Melbourne company and director penalised for breaching freedom of association

Melbourne painting and decorating firm Arteam, along with its director Michael Hanna, have been penalised a total of $20,000 for attempting to force a worker to join the CFMEU.

Mr Hanna admitted to sending a text message to workers on 11 March 2014 stating that they must have valid union memberships before starting work at two Melbourne projects where Arteam had been engaged. Mr Hanna sent a further text message reinforcing this statement on 27 March 2014.

On 30 March 2014, a worker informed Mr Hanna that he had obtained some fact sheets from the Fair Work Ombudsman website about freedom of association which advised that it was his right to choose whether or not he joined a union. Despite this conversation, the following day Mr Hanna told the worker that the CFMEU could close the site and prevent others from working if the employee refused to pay union membership fees. As a result, the worker left the site and did not perform any work.

In handing down today’s penalty, Justice Tracey said it was important that penalties acted as an effective deterrent for other employers in the industry.

“There are thousands of small contractors involved in the construction industry. Many are, potentially, susceptible to pressure to require employees to join a union, fearing that if they do not do so they will not be engaged to work on commercial construction sites,” Justice Tracey said.

His Honour found that the contraventions were evidence of the culture that exists within parts of the construction industry.

 “Mr Hanna had become immersed in the culture of at least some commercial construction sites on which compulsory union membership was accepted by both employers and employees,” Justice Tracey said.

“Mr Hanna had not familiarised himself with the relevant provisions of the Act.
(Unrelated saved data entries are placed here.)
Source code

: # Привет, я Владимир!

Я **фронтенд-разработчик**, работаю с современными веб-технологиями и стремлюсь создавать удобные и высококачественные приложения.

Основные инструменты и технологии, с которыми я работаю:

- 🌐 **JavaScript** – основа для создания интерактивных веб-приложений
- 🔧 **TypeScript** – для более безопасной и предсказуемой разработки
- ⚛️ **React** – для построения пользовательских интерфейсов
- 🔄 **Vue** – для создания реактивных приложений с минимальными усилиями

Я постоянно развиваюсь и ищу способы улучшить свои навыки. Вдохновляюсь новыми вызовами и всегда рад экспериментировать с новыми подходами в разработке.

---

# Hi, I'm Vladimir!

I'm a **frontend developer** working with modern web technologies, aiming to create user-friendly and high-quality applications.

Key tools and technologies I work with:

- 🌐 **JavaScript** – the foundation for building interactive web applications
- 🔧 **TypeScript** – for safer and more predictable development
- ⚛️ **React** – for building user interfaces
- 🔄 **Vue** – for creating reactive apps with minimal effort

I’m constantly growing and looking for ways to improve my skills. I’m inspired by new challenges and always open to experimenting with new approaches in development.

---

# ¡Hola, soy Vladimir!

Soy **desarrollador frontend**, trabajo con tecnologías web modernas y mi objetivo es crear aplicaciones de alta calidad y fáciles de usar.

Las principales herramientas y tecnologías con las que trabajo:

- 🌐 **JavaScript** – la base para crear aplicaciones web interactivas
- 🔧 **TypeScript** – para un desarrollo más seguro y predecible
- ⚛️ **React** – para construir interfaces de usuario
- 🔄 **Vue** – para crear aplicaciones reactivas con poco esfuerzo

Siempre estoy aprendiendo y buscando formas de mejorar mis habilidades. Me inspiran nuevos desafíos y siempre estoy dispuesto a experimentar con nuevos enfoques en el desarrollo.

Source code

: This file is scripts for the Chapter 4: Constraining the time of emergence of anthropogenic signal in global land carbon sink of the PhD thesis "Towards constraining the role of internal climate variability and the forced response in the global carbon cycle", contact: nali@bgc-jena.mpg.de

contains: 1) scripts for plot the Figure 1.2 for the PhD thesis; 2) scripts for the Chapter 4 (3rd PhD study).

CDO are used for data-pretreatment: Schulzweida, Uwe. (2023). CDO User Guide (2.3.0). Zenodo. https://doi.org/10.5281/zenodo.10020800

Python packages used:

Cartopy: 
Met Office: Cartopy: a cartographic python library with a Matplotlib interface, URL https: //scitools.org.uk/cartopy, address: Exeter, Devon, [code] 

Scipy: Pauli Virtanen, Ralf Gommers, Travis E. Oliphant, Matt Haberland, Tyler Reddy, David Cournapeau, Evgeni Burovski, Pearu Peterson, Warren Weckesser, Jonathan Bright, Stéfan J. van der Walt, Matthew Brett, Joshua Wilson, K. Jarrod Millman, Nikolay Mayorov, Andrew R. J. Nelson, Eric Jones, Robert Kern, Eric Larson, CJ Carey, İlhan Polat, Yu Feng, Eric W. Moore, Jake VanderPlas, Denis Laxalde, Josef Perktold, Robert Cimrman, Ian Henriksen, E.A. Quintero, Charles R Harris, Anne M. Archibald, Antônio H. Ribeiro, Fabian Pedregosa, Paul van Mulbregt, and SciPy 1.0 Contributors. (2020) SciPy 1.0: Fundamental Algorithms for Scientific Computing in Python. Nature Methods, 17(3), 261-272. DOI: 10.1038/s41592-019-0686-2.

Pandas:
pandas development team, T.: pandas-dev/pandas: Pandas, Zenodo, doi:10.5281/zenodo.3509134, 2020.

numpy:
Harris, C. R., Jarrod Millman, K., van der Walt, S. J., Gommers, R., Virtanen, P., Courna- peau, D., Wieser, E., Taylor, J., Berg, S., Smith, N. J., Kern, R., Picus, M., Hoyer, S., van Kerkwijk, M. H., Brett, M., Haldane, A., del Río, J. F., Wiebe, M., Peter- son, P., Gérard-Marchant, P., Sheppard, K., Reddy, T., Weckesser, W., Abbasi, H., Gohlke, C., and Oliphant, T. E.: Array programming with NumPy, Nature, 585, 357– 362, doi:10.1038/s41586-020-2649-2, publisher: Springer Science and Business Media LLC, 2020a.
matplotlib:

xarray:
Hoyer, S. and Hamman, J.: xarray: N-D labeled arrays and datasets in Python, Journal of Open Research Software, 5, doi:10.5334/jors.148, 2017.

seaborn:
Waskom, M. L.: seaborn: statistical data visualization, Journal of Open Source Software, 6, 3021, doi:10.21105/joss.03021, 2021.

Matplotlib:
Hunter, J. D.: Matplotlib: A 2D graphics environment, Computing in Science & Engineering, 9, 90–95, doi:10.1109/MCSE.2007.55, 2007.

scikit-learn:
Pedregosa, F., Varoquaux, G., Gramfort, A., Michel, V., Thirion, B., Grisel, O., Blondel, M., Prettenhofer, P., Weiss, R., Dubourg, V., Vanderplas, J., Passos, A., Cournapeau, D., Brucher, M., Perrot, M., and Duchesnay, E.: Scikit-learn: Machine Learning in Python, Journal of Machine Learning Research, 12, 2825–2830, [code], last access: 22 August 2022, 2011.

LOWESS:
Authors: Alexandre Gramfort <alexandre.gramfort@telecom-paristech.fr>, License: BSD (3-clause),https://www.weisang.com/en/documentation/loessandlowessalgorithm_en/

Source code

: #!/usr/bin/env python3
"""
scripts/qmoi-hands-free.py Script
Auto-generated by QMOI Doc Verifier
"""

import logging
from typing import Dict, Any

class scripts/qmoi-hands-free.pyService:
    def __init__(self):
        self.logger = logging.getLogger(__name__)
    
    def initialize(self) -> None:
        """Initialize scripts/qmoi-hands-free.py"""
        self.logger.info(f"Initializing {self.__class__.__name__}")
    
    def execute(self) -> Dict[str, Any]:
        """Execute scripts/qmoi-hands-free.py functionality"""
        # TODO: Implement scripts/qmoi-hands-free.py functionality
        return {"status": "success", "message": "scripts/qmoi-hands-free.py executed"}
It is, perhaps, surprising that, despite working in the construction industry for some 11 years at the time of the contraventions, Mr Hanna had remained ignorant about the laws protecting freedom of association and had not made enquiries when [the worker] told him that he was not obliged to be a member of the CFMEU.”
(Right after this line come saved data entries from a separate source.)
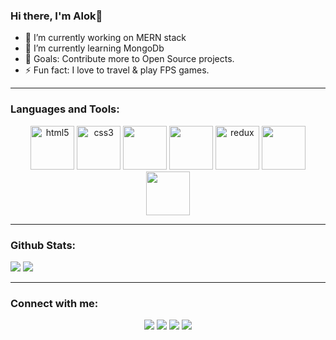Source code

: ### Hi there, I'm Alok👋

- 🔭 I’m currently working on MERN stack
- 🌱 I’m currently learning MongoDb
- 🥅 Goals: Contribute more to Open Source projects.
- ⚡ Fun fact: I love to travel & play FPS games.

--- 

### Languages and Tools:

<p align="center" >
    <img src="https://devicons.github.io/devicon/devicon.git/icons/html5/html5-original-wordmark.svg" alt="html5" width="70" height="70"/>
    <img src="https://devicons.github.io/devicon/devicon.git/icons/css3/css3-original-wordmark.svg" alt="css3" width="70" height="70"/> 
    <img src="https://media3.giphy.com/media/ln7z2eWriiQAllfVcn/200w.webp" width="70">
    <img src="https://i.giphy.com/media/eNAsjO55tPbgaor7ma/200w.webp" width="70">
    <img src="https://devicons.github.io/devicon/devicon.git/icons/redux/redux-original.svg" alt="redux" width="70" height="70"/>
    <img src="https://i.giphy.com/media/KzJkzjggfGN5Py6nkT/200.webp" width="70">
    <img src="https://i.giphy.com/media/IdyAQJVN2kVPNUrojM/200.webp" width="70">
</p> 


--- 

### Github Stats:

</div align="center">
    <img src="https://github-readme-stats.vercel.app/api?username=alokkothiyal1&theme=radical&show_icons=true&hide=issues"/>
    <img src="https://github-readme-stats.vercel.app/api/top-langs/?username=alokkothiyal1&exclude_repo=Instagram-Follower-Analysis&langs_count=10&layout=compact&theme=radical"/>
</div>

--- 

### Connect with me:

<p align="center">
  <i>
    <a href="http://alokkothiyal1.github.io"><img src="https://img.shields.io/badge/-github.io-000000?style=for-the-badge&logo=react&logoColor=white"></a>
    <a href="mailto:alokothiyal007@gmail.com"><img src="https://img.shields.io/badge/-GMAIL-D14836?style=for-the-badge&logo=gmail&logoColor=white"></a> 
    <a href="https://www.linkedin.com/in/alok-kothiyal-025191119/"><img src="https://img.shields.io/badge/-LINKEDIN-0077B5?style=for-the-badge&logo=linkedin&logoColor=white"></a> 
    <a href="https://www.instagram.com/alokkothiyal/?hl=en"><img src="https://img.shields.io/badge/-Instagram-d62977?style=for-the-badge&logo=instagram&logoColor=white"></a>
  </i>
</p>


[website]: https://alokkothiyal1.github.io/
[twitter]: https://twitter.com/alok_kothiyal
[instagram]: https://www.instagram.com/alokkothiyal/?hl=en
[linkedin]: https://www.linkedin.com/in/alok-kothiyal-025191119/
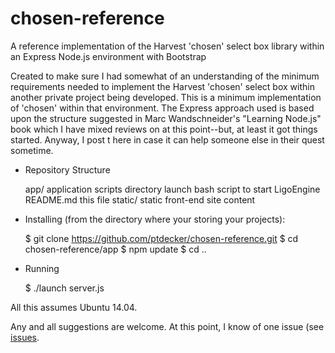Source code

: chosen-reference
================

A reference implementation of the Harvest 'chosen' select box library within an Express Node.js environment with Bootstrap

Created to make sure I had somewhat of an understanding of the minimum requirements needed to implement the Harvest 'chosen' select box within another private project being developed. This is a minimum implementation of 'chosen' within that environment. The Express approach used is based upon the structure suggested in Marc Wandschneider's "Learning Node.js" book which I have mixed reviews on at this point--but, at least it got things started. Anyway, I post t here in case it can help someone else in their quest sometime.

* Repository Structure

    app/          application scripts directory
    launch        bash script to start LigoEngine
    README.md     this file
    static/        static front-end site content

* Installing (from the directory where your storing your projects):

    $ git clone https://github.com/ptdecker/chosen-reference.git
    $ cd chosen-reference/app
    $ npm update
    $ cd ..

* Running

    $ ./launch server.js

All this assumes Ubuntu 14.04.

Any and all suggestions are welcome. At this point, I know of one issue (see [issues](https://github.com/ptdecker/chosen-reference/issues).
Mr Hanna was penalised a total of $2,400 while Arteam was penalised a total of $17,600 for the contraventions which occurred on 11 March and 27 March 2014.

FWBC Director Nigel Hadgkiss said employers must respect workers’ rights.

“Workers are free to choose whether they wish to join a union or not. Australian employers cannot discriminate against their workers based on their union status regardless of whether they choose to be a union member or whether they choose to be a non-member. It’s important that all employers respect the decisions their workers make with regard to exercising their lawful workplace rights.

The CFMEU and one of its representatives, Godwin Farrugia, are also listed as respondents in this matter. However, the CFMEU and Mr Farrugia are defending the allegations against them and  a trial will  take place in 2017.